André Juillard signe Le Bâton de Plutarque, le nouveau Blake et Mortimer. L’action se passe avant Le Secret de l’Espadon, un souhait et un choix des auteurs. On y trouve des réponses à des questions laissées ouvertes par Jacobs. Un retour aux sources avec André Juillard qui parle très librement de son travail sur l’album et de ses prochains projets.

Le Bâton de Plutarque, un album charnière

Le Bâton de Plutarque est le chaînon manquant des aventures de Blake et Mortimer ?

Yves Sente a eu l’idée de répondre aux questions posées par Le Secret de l’Espadon. Olrik connait Blake et Mortimer mais d’où ? Zhang Hasso est l’espion des Anglais, pourquoi ? La Troisième Guerre mondiale commence très peu de temps après la seconde mais d’où vient ce mystérieux empire jaune ? Et le Golden Rocket qui semble avoir déjà volé ? Je dois dire que Yves Sente tenait à ce thriller plus que moi. J’ai lu et relu le scénario et il m’a paru convaincant.

Blake et Mortimer évolue dans des décors incroyables, authentiques et méconnus. L’abri de commandement de Churchill pendant la guerre, la base de Bletchley Park. D’où un gros travail de documentation.

Les Anglais ont conservé et entretenus ces endroits tels qu’ils étaient pendant la guerre avec tout le mobilier, les objets, les affiches d’époque. On y a fait deux voyages. Bletchley où étaient rassemblés les grands esprits du monde libre est impressionnant.

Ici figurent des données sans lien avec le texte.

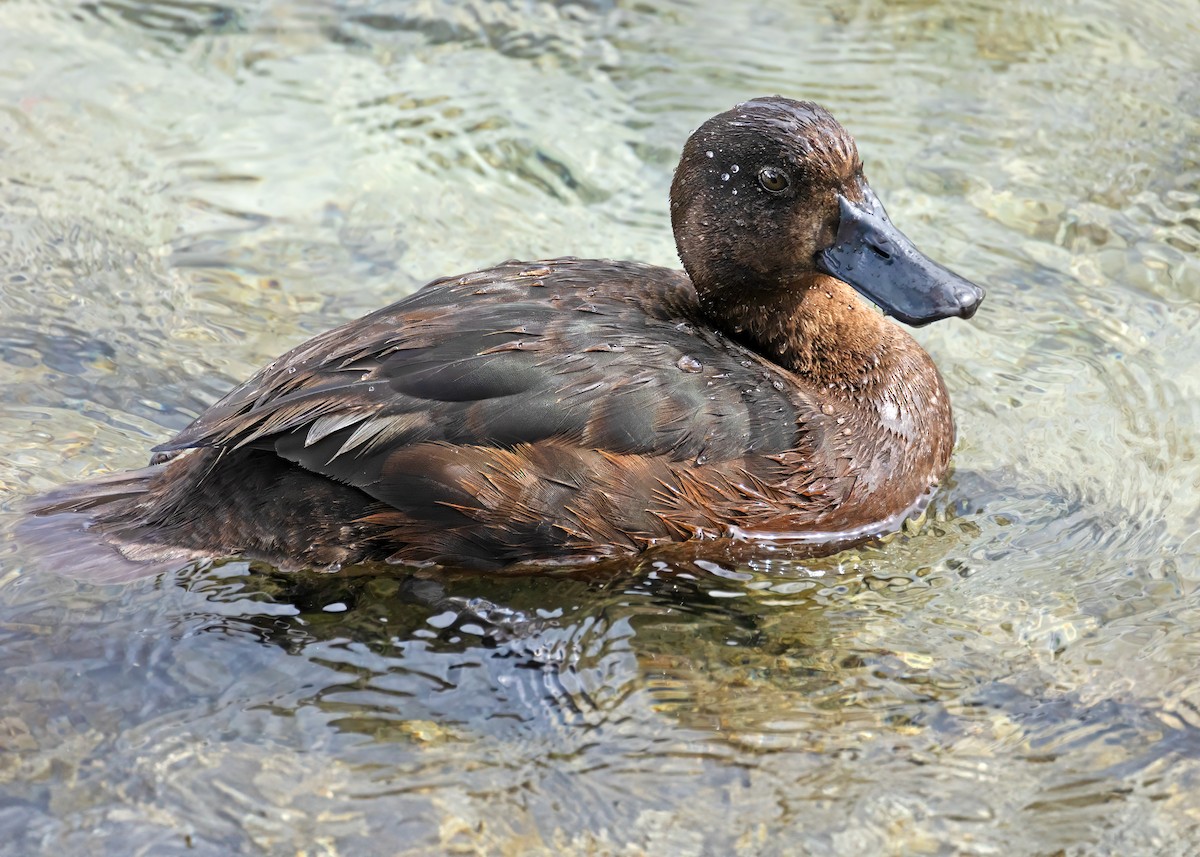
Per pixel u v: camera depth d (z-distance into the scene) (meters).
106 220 13.69
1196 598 9.61
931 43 16.28
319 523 9.44
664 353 9.71
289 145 14.89
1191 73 15.61
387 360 9.46
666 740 8.52
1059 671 8.99
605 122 15.20
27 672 8.74
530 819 7.96
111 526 9.76
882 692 8.88
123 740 8.34
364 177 14.48
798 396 10.06
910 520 10.48
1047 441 11.27
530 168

Ce sont des cabanes en bois près d’un manoir qui servait de mess dirigé vraiment par Edmond Travis, un spécialiste de la sécurité des codes chiffrés. Il avait environ 10 000 personnes sous sa responsabilité. Une petite ville.

Comme vous le rappelez dans cet album, qui se passe en 1944, les Alliés avaient déchiffré les codes allemands.

Effectivement. Ils avaient récupéré une de leurs machines à coder Enigma et les grilles de codes. Au point que pour ne pas que les Allemands s’en doutent ils ont laissé raser la ville de Coventry. On voit aussi leur pragmatisme dans Le Bâton de Plutarque avec la cache qu’ils avaient prévu dans le rocher de Gibraltar en cas d’invasion ennemie.

On en sait enfin un peu plus sur Olrik et sur l’empire de Lhassa.

Comme pour Blake, Jacobs a donné des pistes pour Olrik. Il est Balte, Hongrois et a servi aussi les nazis. Pour ensuite travailler pour l’empire de Basam-Damdu. Cela rejoint l’explication que nous donnons des conditions dans lesquelles Hasso, officier de Basam, propose ses services aux Anglais et, dans l’Espadon, les renseigne. Un détail amusant, la scène finale dans le bureau du premier ministre, je l’ai reprise de La Marque jaune.

Il y a aussi les deux jumeaux, officiers anglais, qui sont à la base du scénario.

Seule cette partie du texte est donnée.